Just because you don't, doesn't mean others don't too. I have seen many a post on these forums about people have the most fun playing against the grain. So it may not be valid for you, but it is for some (of course you can do the same thing with a floating stat too - just put in a stat that doesn't help your classs).

Exactly! If it is more fun for you to not increase your intelligence, this route lets you do that. before you couldn't play a gnome and still have a +0 INT. Now you can.

The beauty of the floating ASIs is that they cover everyone's preferences.... unless your preference is that everything must be hard-coded for a population simulator.
 


I see an elf PC, and I see a representative of their people, though perhaps an extraordinary representative. He should still be more like other elves than like humans, or dwarves.

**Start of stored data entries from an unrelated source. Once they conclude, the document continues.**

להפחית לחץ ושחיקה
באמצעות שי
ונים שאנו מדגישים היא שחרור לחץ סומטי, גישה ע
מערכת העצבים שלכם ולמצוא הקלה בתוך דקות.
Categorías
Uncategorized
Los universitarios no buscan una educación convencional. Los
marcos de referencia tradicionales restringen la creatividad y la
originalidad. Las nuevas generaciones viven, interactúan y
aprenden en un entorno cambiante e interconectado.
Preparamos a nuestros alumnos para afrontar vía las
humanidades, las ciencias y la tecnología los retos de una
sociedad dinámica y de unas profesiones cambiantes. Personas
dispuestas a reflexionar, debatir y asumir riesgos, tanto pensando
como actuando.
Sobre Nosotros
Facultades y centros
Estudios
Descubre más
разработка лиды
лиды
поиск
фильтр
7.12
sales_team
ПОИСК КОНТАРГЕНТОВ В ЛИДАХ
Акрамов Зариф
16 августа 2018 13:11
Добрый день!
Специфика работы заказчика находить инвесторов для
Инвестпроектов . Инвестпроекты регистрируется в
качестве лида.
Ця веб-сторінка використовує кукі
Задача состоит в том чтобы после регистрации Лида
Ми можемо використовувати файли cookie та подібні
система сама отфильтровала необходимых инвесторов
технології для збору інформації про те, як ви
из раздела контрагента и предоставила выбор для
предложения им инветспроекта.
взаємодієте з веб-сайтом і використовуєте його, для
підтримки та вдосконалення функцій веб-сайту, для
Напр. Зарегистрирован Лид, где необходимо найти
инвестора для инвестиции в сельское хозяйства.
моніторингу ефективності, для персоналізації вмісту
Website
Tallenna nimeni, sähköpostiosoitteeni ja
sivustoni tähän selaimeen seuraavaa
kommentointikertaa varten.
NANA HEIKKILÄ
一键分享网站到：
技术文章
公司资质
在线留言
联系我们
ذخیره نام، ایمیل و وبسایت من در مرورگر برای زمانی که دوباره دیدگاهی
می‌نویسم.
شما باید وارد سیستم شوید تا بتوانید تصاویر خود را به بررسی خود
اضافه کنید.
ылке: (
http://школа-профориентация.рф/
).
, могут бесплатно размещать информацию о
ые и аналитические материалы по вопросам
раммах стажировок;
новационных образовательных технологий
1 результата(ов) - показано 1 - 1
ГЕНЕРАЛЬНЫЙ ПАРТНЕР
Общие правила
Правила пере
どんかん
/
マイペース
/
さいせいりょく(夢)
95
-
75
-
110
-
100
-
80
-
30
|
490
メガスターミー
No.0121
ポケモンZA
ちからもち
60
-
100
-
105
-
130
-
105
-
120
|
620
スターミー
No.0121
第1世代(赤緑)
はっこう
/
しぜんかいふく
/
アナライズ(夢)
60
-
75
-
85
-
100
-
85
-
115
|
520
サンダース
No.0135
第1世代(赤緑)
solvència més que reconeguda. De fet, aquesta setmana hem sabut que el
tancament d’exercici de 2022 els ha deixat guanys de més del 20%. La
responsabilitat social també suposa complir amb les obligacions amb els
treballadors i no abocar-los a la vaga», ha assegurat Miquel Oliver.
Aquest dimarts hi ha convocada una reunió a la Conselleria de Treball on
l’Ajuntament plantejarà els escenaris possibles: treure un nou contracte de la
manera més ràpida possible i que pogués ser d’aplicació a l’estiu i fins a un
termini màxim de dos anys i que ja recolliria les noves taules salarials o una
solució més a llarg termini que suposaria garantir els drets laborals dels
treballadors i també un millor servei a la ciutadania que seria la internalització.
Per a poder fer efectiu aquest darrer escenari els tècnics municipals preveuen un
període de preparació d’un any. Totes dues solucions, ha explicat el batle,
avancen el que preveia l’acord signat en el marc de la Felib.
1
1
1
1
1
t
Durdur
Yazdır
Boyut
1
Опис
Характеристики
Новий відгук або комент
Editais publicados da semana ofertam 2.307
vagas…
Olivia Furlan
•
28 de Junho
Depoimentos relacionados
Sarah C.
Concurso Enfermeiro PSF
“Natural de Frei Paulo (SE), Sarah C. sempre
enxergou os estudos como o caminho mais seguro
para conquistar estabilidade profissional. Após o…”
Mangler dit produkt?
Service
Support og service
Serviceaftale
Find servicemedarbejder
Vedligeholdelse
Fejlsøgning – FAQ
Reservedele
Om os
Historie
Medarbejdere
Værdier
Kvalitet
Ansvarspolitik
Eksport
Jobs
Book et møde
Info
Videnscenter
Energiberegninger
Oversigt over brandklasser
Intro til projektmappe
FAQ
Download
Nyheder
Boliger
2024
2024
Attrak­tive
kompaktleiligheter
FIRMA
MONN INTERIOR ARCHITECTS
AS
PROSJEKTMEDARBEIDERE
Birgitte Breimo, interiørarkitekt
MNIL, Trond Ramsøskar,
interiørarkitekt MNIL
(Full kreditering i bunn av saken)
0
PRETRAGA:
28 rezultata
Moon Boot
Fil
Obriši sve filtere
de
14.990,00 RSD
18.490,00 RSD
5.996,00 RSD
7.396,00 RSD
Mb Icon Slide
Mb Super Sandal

Is that the human with the +2 Dex? The +2 Int? The +2 Con? Which "human" are they not like? Because with the Variant human and a feat I can make any combination of abilities at all. So how is your elf more like an elf than a human if my human also has a +2 Dex?
 

I fully get not liking the racial ASIs due how dependent 5e classes are on specific ability scores, but I don't get how the basic concept of what they're supposed to represent seems to be so hard to get for some.

A half-orc will have higher minimum, maximum and average strength than an elf. Because as a species elves just are not as strong. Just like humans are not as strong as gorillas. And sure, an exceptionally strong human might be stronger than a weak or even average gorilla, but an exceptionally strong gorilla would be even stronger. The only weirdness in the system is that logically there should be different absolute maximums too, even after levelling ASIs and realistically the differences should in some cases be larger. But these are concession for the game balance.

Exactly. And that's why an exceptionally strong horse can never be stronger than a human, because gorillas have to be stronger than humans, and a strong horse can't be stronger than a gorilla either. And we all know that since Bears are stronger than humans and tougher than humans that they can't also be faster than humans, we humans can outrace them every single time.

Or maybe... real life biology doesn't really apply here....
 

The Dexterity +2 is painful to me. It denies the elf traditions that I want to play. Interferes with my fun.

The Dexterity elf isnt the only part of the D&D tradition. I need the freedom to drop it when I dont want Dexterity, for example, to build a sun elf, or a 4e eladrin elf, a superlative Bard, or a Grugach.

Consider also the gith race. The gith has the +1 to Intelligence. But then the Githyanki adds the +2 to Strength, while the Githzerai adds the +2 to Wisdom.

A race doesnt need all of its members to share the same ability for the +2.

In the case of elf, it is better when the +2 floats according to which tradition to build.
I fully support a variant rule, included in the Player's Handbook, that allows you to reassign the +2 as you see fit!
 

@mrpopstar

For me, the essence of the elf is it personifies magic.

If the 5e elf has Dex score +2 rather than a mental ability score +2, it feels less magical to me. As if it is only mediocre at magical classes. It feels wrong.

I love the D&D magical elf archetypes: gray elf, sun elf, 4e eladrin elf. These with Int +2 and Cha +2 are the elf that I want. 5e already has their names and flavor, but want their mechanics too.